Don’t get me wrong, I loved Animal Well, thought it was a stellar and unique metroidvania, but I don’t recall any things that couldn’t have been accomplished with Godot or Unity.
Great story. Cool philosophy about “focus on getting your unique game engine up first then see what you can build with it.”
I think that story contrasts well with some advice I saw from maybe Pirate Software. He said - younwant tonmake an engine if you want to do something specific that can’t be done with a stock engine. Animal well seems to fit the bill.
What is Animal Well doing that couldn’t be done with a stock engine? Genuine question; I’ve only seen videos and it looks like a rather standard kind of platforming game. What’s going on under the hood?
I don’t think it’s necessarily that something can’t be done, but each engine has its own idiosyncrasies and ways of doing things, and if you want to build something unique you’d still have to build all your own ways of doing something in another engine on top of the already existing ways of doing something. There is also a lot of flexibility in rolling your own engine, and it’s leaner too. Of course you can create an Animal Well in Unity, but out of the box it has very many systems that are unneeded, get in the way, possibly can’t be disabled and take up resources, bugs that you can’t fix and have to rely on the unity team for, etc. And if you do find bugs that you can’t work around and you use an older unity version (because migrating to newer versions could break things, and you started development 6 years ago) the bugs often won’t be fixed as your unity version isn’t supported anymore.
I know that’s a direct quote from the developer, but I disagree that is what actually happened.
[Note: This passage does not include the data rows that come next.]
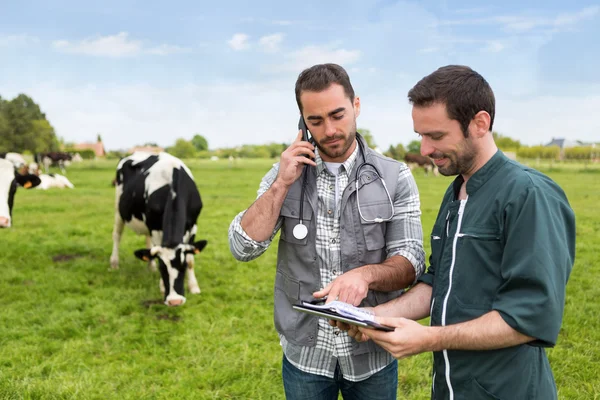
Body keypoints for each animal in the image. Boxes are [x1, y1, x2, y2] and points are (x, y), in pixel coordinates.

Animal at [109, 152, 207, 306]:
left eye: (183, 266)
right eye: (163, 267)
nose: (175, 301)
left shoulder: (193, 225)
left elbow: (191, 259)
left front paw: (194, 287)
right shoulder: (155, 227)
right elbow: (156, 250)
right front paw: (161, 286)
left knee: (147, 241)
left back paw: (150, 266)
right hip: (119, 209)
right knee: (117, 235)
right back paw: (114, 263)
The Animal Well journey began in two phases, Basso says: a quick stab at a Metroidvania-styled prototype in 2012, and a bespoke engine project that he took more seriously, which he began coding alone in 2014 during his day job’s off hours.
It was 2017, and some of the design ideas from his 2012 Metroidvania lark had continued pulling on him, so Basso “wrote off” his 3D engine as “a learning experience” and started anew with 2D search action as a priority.
It seems clear to me the prototype did more heavy lifting than he’s giving credit. He clearly had an established vision beginning with the prototype. He spent three years thinking 3D was the best way to achieve that goal, but that goal was clearly based on the prototype. At some point it was clear that 3D was drifting away from the core, so the switch to 2D and a renewed focus was the answer.
It’s also clear that they had a distinct art style in mind from the start.
For his new game, he wanted pixels to scale perfectly to a variety of common screen resolutions, along with visual effects that meshed well with his integer-scaled pixel art.
And that existing engines couldn’t meet that distinct art style.
That home-brew engine is what gives the game its unique look and can allow for unique game elements, but that initial prototype was clearly the guide.